My dear friends, what a fortunate century in which the truths of the Catholic Faith were expressed in such a manner!
It would be inappropriate for me to relate here the life of this exceptional man who was the Abbé Georges de Nantes and to deliver his panegyric. Others who knew him better than I will want to do so as a legitimate duty of remembrance and of gratitude.
The liturgy of the dead invites us to reserve and sobriety so as not to lose sight of what is essential. This essential is contained in this confident petition and this sweet supplication that we address to God, who is so rich in mercy, in the prayer of this Mass:
« Lord, to whom alone it belongs to judge and to pardon, we pray to You for the soul of our brother Georges. » All is said in so few words: « Lord, to whom alone it belongs to judge and to pardon. »

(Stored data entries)
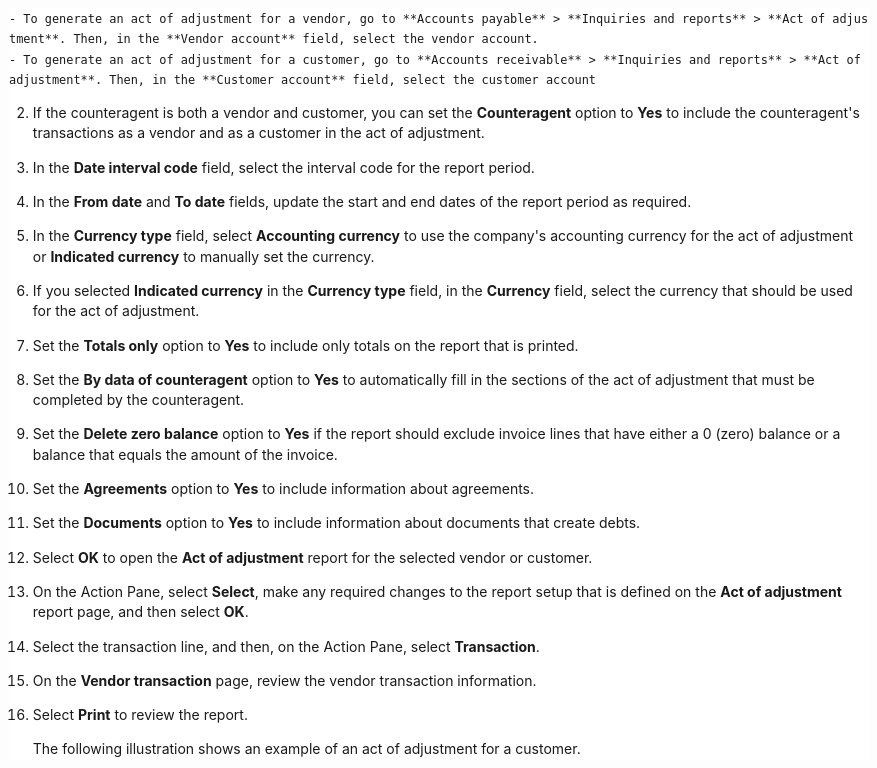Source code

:     - To generate an act of adjustment for a vendor, go to **Accounts payable** > **Inquiries and reports** > **Act of adjustment**. Then, in the **Vendor account** field, select the vendor account.
    - To generate an act of adjustment for a customer, go to **Accounts receivable** > **Inquiries and reports** > **Act of adjustment**. Then, in the **Customer account** field, select the customer account

2. If the counteragent is both a vendor and customer, you can set the **Counteragent** option to **Yes** to include the counteragent's transactions as a vendor and as a customer in the act of adjustment.
3. In the **Date interval code** field, select the interval code for the report period.
4. In the **From date** and **To date** fields, update the start and end dates of the report period as required.
5. In the **Currency type** field, select **Accounting currency** to use the company's accounting currency for the act of adjustment or **Indicated currency** to manually set the currency.
6. If you selected **Indicated currency** in the **Currency type** field, in the **Currency** field, select the currency that should be used for the act of adjustment.
7. Set the **Totals only** option to **Yes** to include only totals on the report that is printed.
8. Set the **By data of counteragent** option to **Yes** to automatically fill in the sections of the act of adjustment that must be completed by the counteragent.
9. Set the **Delete zero balance** option to **Yes** if the report should exclude invoice lines that have either a 0 (zero) balance or a balance that equals the amount of the invoice.
10. Set the **Agreements** option to **Yes** to include information about agreements.
11. Set the **Documents** option to **Yes** to include information about documents that create debts.
12. Select **OK** to open the **Act of adjustment** report for the selected vendor or customer.
13. On the Action Pane, select **Select**, make any required changes to the report setup that is defined on the **Act of adjustment** report page, and then select **OK**.
14. Select the transaction line, and then, on the Action Pane, select **Transaction**.
15. On the **Vendor transaction** page, review the vendor transaction information.
16. Select **Print** to review the report.

    The following illustration shows an example of an act of adjustment for a customer.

◆ **Tasks to perform**
[1] In the homily excerpt, for whose soul is the prayer of the Mass offered?
[2] Rewrite the records starting at the beginning of the records and ending at the line containing "- To generate an act of adjustment for a customer, go", with "Inquiries and reports" replaced by "Reports" and everything else unchanged. Leave the pictures out of your answer.

◆ **Answers below**
[1] For the soul of our brother Georges.

[2]
Source code

:     - To generate an act of adjustment for a vendor, go to **Accounts payable** > **Reports** > **Act of adjustment**. Then, in the **Vendor account** field, select the vendor account.
    - To generate an act of adjustment for a customer, go to **Accounts receivable** > **Reports** > **Act of adjustment**. Then, in the **Customer account** field, select the customer account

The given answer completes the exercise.